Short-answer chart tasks

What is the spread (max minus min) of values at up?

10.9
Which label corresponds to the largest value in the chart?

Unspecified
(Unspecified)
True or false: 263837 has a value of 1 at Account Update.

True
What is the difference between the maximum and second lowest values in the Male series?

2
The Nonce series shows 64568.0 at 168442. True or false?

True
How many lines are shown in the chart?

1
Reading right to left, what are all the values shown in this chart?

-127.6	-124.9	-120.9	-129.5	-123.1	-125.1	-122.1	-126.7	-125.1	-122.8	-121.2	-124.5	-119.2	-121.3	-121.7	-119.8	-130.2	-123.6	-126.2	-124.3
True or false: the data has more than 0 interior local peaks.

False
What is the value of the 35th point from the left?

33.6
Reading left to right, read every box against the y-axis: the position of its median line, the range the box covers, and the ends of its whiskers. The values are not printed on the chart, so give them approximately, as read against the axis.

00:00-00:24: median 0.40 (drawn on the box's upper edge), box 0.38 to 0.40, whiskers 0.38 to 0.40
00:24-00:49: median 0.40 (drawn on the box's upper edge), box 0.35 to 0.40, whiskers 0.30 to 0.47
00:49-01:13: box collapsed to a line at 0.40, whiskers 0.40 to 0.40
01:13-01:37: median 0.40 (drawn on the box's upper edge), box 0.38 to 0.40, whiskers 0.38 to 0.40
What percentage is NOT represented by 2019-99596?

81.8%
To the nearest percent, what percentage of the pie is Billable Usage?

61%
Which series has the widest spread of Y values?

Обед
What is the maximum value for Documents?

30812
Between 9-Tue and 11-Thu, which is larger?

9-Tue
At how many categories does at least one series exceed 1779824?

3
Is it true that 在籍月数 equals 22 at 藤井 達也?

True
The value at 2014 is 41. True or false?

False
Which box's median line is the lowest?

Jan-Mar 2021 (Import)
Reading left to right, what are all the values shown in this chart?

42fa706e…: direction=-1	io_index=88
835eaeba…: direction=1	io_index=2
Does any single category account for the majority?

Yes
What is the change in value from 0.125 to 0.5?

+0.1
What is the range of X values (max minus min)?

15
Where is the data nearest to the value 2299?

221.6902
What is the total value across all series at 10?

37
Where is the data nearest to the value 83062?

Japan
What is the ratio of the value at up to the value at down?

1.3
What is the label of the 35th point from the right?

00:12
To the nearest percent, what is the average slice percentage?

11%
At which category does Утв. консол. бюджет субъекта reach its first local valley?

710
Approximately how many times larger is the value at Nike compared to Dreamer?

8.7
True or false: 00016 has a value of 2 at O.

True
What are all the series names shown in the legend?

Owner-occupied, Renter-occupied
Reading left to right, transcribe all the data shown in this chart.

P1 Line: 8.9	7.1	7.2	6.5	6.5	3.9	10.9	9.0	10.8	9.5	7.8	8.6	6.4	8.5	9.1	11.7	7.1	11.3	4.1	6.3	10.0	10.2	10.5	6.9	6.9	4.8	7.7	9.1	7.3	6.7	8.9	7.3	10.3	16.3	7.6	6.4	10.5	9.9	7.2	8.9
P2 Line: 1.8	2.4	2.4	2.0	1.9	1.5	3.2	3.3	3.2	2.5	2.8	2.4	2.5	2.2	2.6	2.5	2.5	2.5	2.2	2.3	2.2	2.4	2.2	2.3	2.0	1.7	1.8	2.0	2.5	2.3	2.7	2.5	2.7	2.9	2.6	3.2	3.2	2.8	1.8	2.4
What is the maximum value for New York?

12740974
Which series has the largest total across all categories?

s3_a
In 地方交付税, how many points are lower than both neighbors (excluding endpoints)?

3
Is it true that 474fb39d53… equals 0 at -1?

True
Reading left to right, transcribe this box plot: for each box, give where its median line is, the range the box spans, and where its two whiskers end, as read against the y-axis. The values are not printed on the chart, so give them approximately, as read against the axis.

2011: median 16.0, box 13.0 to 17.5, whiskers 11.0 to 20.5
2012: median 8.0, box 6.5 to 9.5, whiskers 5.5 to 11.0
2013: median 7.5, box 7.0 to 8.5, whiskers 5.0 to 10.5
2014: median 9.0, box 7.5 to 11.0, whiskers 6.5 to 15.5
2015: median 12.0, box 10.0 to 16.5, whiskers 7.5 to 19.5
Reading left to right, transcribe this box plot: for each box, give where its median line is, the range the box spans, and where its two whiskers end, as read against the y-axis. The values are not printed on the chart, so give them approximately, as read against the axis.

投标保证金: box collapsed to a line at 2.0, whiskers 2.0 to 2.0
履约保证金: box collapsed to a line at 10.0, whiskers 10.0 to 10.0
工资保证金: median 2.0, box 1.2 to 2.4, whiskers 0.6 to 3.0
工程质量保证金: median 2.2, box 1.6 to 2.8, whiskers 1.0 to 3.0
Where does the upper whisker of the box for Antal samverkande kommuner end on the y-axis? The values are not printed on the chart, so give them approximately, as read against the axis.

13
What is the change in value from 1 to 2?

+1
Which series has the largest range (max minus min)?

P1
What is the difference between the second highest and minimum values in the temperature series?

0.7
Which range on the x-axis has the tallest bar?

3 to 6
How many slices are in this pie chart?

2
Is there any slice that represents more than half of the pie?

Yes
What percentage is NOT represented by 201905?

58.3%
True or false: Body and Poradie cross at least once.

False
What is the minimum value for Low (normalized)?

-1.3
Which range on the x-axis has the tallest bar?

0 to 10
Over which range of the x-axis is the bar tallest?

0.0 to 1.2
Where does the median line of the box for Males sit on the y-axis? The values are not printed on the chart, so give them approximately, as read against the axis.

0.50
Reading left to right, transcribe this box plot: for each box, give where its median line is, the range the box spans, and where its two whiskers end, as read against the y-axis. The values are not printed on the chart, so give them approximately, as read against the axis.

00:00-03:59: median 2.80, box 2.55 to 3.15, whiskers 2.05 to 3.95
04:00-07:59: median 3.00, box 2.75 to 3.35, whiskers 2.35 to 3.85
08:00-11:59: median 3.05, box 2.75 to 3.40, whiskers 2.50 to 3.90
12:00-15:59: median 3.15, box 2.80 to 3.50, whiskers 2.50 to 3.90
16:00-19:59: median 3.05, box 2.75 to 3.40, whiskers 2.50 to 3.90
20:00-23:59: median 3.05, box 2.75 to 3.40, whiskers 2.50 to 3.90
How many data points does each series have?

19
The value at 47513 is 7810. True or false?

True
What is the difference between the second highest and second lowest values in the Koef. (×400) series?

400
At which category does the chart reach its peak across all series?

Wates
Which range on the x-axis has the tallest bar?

▶ [What is expected]: Swap "spread" for "variation" everywhere in the lines above and leave everything else untouched.

▶ [Written solution]:
What is the variation (max minus min) of values at up?

10.9
Which label corresponds to the largest value in the chart?

Unspecified
(Unspecified)
True or false: 263837 has a value of 1 at Account Update.

True
What is the difference between the maximum and second lowest values in the Male series?

2
The Nonce series shows 64568.0 at 168442. True or false?

True
How many lines are shown in the chart?

1
Reading right to left, what are all the values shown in this chart?

-127.6	-124.9	-120.9	-129.5	-123.1	-125.1	-122.1	-126.7	-125.1	-122.8	-121.2	-124.5	-119.2	-121.3	-121.7	-119.8	-130.2	-123.6	-126.2	-124.3
True or false: the data has more than 0 interior local peaks.

False
What is the value of the 35th point from the left?

33.6
Reading left to right, read every box against the y-axis: the position of its median line, the range the box covers, and the ends of its whiskers. The values are not printed on the chart, so give them approximately, as read against the axis.

00:00-00:24: median 0.40 (drawn on the box's upper edge), box 0.38 to 0.40, whiskers 0.38 to 0.40
00:24-00:49: median 0.40 (drawn on the box's upper edge), box 0.35 to 0.40, whiskers 0.30 to 0.47
00:49-01:13: box collapsed to a line at 0.40, whiskers 0.40 to 0.40
01:13-01:37: median 0.40 (drawn on the box's upper edge), box 0.38 to 0.40, whiskers 0.38 to 0.40
What percentage is NOT represented by 2019-99596?

81.8%
To the nearest percent, what percentage of the pie is Billable Usage?

61%
Which series has the widest variation of Y values?

Обед
What is the maximum value for Documents?

30812
Between 9-Tue and 11-Thu, which is larger?

9-Tue
At how many categories does at least one series exceed 1779824?

3
Is it true that 在籍月数 equals 22 at 藤井 達也?

True
The value at 2014 is 41. True or false?

False
Which box's median line is the lowest?

Jan-Mar 2021 (Import)
Reading left to right, what are all the values shown in this chart?

42fa706e…: direction=-1	io_index=88
835eaeba…: direction=1	io_index=2
Does any single category account for the majority?

Yes
What is the change in value from 0.125 to 0.5?

+0.1
What is the range of X values (max minus min)?

15
Where is the data nearest to the value 2299?

221.6902
What is the total value across all series at 10?

37
Where is the data nearest to the value 83062?

Japan
What is the ratio of the value at up to the value at down?

1.3
What is the label of the 35th point from the right?

00:12
To the nearest percent, what is the average slice percentage?

11%
At which category does Утв. консол. бюджет субъекта reach its first local valley?

710
Approximately how many times larger is the value at Nike compared to Dreamer?

8.7
True or false: 00016 has a value of 2 at O.

True
What are all the series names shown in the legend?

Owner-occupied, Renter-occupied
Reading left to right, transcribe all the data shown in this chart.

P1 Line: 8.9	7.1	7.2	6.5	6.5	3.9	10.9	9.0	10.8	9.5	7.8	8.6	6.4	8.5	9.1	11.7	7.1	11.3	4.1	6.3	10.0	10.2	10.5	6.9	6.9	4.8	7.7	9.1	7.3	6.7	8.9	7.3	10.3	16.3	7.6	6.4	10.5	9.9	7.2	8.9
P2 Line: 1.8	2.4	2.4	2.0	1.9	1.5	3.2	3.3	3.2	2.5	2.8	2.4	2.5	2.2	2.6	2.5	2.5	2.5	2.2	2.3	2.2	2.4	2.2	2.3	2.0	1.7	1.8	2.0	2.5	2.3	2.7	2.5	2.7	2.9	2.6	3.2	3.2	2.8	1.8	2.4
What is the maximum value for New York?

12740974
Which series has the largest total across all categories?

s3_a
In 地方交付税, how many points are lower than both neighbors (excluding endpoints)?

3
Is it true that 474fb39d53… equals 0 at -1?

True
Reading left to right, transcribe this box plot: for each box, give where its median line is, the range the box spans, and where its two whiskers end, as read against the y-axis. The values are not printed on the chart, so give them approximately, as read against the axis.

2011: median 16.0, box 13.0 to 17.5, whiskers 11.0 to 20.5
2012: median 8.0, box 6.5 to 9.5, whiskers 5.5 to 11.0
2013: median 7.5, box 7.0 to 8.5, whiskers 5.0 to 10.5
2014: median 9.0, box 7.5 to 11.0, whiskers 6.5 to 15.5
2015: median 12.0, box 10.0 to 16.5, whiskers 7.5 to 19.5
Reading left to right, transcribe this box plot: for each box, give where its median line is, the range the box spans, and where its two whiskers end, as read against the y-axis. The values are not printed on the chart, so give them approximately, as read against the axis.

投标保证金: box collapsed to a line at 2.0, whiskers 2.0 to 2.0
履约保证金: box collapsed to a line at 10.0, whiskers 10.0 to 10.0
工资保证金: median 2.0, box 1.2 to 2.4, whiskers 0.6 to 3.0
工程质量保证金: median 2.2, box 1.6 to 2.8, whiskers 1.0 to 3.0
Where does the upper whisker of the box for Antal samverkande kommuner end on the y-axis? The values are not printed on the chart, so give them approximately, as read against the axis.

13
What is the change in value from 1 to 2?

+1
Which series has the largest range (max minus min)?

P1
What is the difference between the second highest and minimum values in the temperature series?

0.7
Which range on the x-axis has the tallest bar?

3 to 6
How many slices are in this pie chart?

2
Is there any slice that represents more than half of the pie?

Yes
What percentage is NOT represented by 201905?

58.3%
True or false: Body and Poradie cross at least once.

False
What is the minimum value for Low (normalized)?

-1.3
Which range on the x-axis has the tallest bar?

0 to 10
Over which range of the x-axis is the bar tallest?

0.0 to 1.2
Where does the median line of the box for Males sit on the y-axis? The values are not printed on the chart, so give them approximately, as read against the axis.

0.50
Reading left to right, transcribe this box plot: for each box, give where its median line is, the range the box spans, and where its two whiskers end, as read against the y-axis. The values are not printed on the chart, so give them approximately, as read against the axis.

00:00-03:59: median 2.80, box 2.55 to 3.15, whiskers 2.05 to 3.95
04:00-07:59: median 3.00, box 2.75 to 3.35, whiskers 2.35 to 3.85
08:00-11:59: median 3.05, box 2.75 to 3.40, whiskers 2.50 to 3.90
12:00-15:59: median 3.15, box 2.80 to 3.50, whiskers 2.50 to 3.90
16:00-19:59: median 3.05, box 2.75 to 3.40, whiskers 2.50 to 3.90
20:00-23:59: median 3.05, box 2.75 to 3.40, whiskers 2.50 to 3.90
How many data points does each series have?

19
The value at 47513 is 7810. True or false?

True
What is the difference between the second highest and second lowest values in the Koef. (×400) series?

400
At which category does the chart reach its peak across all series?

Wates
Which range on the x-axis has the tallest bar?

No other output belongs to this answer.